How to best manage an insecure coworker?

(OP)
I started in a new position about 3 months ago, but due to organizational changes I am a hot candidate for a management position. I have excellent credentials and a very good fit for the role. Most of the people I have straight out asked if they believe I can perform well in the role are very positive."Youve got the right background", "You have the people skills required", etc.

However, there is one guy, age 45, with a long tenure (we are approx 25 people) who obv. got some issues with me. I believe he feels it is his turn for the role, but I am obv. a better qualified resource. My first impression was that he was a knowledgable guy, but lacked in confidence and project management skills. My managers assessment was the same, and they have been working for two years+. We figured we should strive to build his confidence and management skills. Today I found out he has been bad mouthing me when Im not there, and people are obv. buying into his shit (I seriously believe he is a good guy, but Im obv. rubbing him the wrong way).

What are my realistic options here? Confront him on the issues? Try to work things out?
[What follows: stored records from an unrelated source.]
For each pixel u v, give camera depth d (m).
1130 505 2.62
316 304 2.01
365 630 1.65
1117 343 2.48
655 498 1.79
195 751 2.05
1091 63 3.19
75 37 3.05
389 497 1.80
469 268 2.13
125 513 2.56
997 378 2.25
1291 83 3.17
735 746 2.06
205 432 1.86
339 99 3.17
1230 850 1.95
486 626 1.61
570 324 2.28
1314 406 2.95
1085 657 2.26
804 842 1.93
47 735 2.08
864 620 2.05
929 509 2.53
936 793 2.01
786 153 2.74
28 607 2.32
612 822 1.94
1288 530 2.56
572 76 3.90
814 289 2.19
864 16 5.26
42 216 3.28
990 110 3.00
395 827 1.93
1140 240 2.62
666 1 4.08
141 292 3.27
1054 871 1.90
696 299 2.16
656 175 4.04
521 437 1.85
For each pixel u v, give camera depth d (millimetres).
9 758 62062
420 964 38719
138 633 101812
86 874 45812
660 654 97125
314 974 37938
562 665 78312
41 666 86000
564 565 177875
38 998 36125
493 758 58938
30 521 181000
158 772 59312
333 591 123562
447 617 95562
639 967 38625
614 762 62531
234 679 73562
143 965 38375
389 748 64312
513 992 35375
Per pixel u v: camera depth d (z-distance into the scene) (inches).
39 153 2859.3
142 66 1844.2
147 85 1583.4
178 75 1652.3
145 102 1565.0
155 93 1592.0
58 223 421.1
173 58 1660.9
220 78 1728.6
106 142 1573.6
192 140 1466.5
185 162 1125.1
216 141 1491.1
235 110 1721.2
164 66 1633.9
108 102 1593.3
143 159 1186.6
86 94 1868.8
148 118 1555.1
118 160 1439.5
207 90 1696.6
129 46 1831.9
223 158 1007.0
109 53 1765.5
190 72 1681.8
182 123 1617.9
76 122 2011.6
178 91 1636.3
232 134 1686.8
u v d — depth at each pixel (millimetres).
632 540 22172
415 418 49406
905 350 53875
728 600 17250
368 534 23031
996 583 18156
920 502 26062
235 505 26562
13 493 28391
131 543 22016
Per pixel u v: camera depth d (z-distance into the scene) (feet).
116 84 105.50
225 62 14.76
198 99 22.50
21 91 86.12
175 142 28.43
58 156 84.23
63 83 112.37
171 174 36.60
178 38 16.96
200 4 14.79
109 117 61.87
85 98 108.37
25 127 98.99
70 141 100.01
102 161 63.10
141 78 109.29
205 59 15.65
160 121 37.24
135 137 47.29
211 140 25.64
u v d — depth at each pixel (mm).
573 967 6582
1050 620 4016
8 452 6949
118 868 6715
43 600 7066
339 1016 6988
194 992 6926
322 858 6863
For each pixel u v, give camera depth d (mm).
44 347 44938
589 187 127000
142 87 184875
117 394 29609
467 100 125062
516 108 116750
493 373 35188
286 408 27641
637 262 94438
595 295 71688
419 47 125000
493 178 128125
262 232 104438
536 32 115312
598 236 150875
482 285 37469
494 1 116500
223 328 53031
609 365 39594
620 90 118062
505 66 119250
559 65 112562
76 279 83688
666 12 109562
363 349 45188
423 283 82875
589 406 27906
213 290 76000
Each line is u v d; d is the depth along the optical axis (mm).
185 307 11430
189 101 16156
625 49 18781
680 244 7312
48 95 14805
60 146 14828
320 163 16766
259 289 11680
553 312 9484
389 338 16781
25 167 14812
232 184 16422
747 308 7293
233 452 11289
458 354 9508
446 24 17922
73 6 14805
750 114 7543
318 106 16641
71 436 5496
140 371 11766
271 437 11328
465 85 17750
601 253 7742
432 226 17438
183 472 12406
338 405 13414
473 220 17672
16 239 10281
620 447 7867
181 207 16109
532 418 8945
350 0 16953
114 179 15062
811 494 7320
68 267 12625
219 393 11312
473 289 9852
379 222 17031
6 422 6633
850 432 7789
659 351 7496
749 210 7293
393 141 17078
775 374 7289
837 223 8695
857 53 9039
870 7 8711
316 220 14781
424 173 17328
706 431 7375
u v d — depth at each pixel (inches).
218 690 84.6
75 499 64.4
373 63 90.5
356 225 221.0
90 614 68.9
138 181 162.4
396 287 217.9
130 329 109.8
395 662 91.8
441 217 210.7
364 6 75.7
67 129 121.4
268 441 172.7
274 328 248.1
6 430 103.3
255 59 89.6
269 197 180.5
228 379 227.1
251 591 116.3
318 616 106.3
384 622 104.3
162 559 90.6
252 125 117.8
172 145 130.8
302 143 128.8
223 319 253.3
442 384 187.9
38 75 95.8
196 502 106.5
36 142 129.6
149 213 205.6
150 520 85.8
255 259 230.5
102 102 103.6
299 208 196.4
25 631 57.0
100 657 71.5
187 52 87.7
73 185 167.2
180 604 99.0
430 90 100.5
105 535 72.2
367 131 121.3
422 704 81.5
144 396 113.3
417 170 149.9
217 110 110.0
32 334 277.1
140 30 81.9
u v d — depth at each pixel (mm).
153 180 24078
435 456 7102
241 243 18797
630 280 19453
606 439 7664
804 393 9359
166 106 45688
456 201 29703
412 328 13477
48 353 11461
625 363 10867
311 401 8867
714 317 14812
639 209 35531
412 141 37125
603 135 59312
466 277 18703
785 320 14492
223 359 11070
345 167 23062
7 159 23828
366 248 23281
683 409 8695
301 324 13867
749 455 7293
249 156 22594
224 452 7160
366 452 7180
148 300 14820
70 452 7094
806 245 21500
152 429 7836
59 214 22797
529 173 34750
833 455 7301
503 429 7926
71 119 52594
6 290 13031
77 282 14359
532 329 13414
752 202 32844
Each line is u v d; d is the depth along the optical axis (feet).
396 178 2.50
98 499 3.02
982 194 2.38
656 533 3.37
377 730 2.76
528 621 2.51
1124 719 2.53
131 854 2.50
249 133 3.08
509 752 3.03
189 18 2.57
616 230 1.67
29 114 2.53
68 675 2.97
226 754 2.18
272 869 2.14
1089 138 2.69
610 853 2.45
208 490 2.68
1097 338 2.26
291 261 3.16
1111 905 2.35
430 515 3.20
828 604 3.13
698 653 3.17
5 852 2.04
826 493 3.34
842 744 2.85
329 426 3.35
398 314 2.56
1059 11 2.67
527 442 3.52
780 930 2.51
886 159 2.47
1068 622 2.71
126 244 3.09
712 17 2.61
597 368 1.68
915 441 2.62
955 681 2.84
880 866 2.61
Publically adress it?

RE: How to best manage an insecure coworker?

I'm a bit biased here, because I get irrationally rubbed up the wrong way when people use unnecessary abbreviations - but a good starting point might be to question every instance where you've said "obv." in the post above and check that you aren't using the term to cover an unwarranted assumption.

The trouble with what people say behind your back is that it's hard to get a good handle on how how much it's really been happening and what was actually said. A sustained whispering campaign will be more worrying than a single ill-judged comment that happened to be heard by lots of people.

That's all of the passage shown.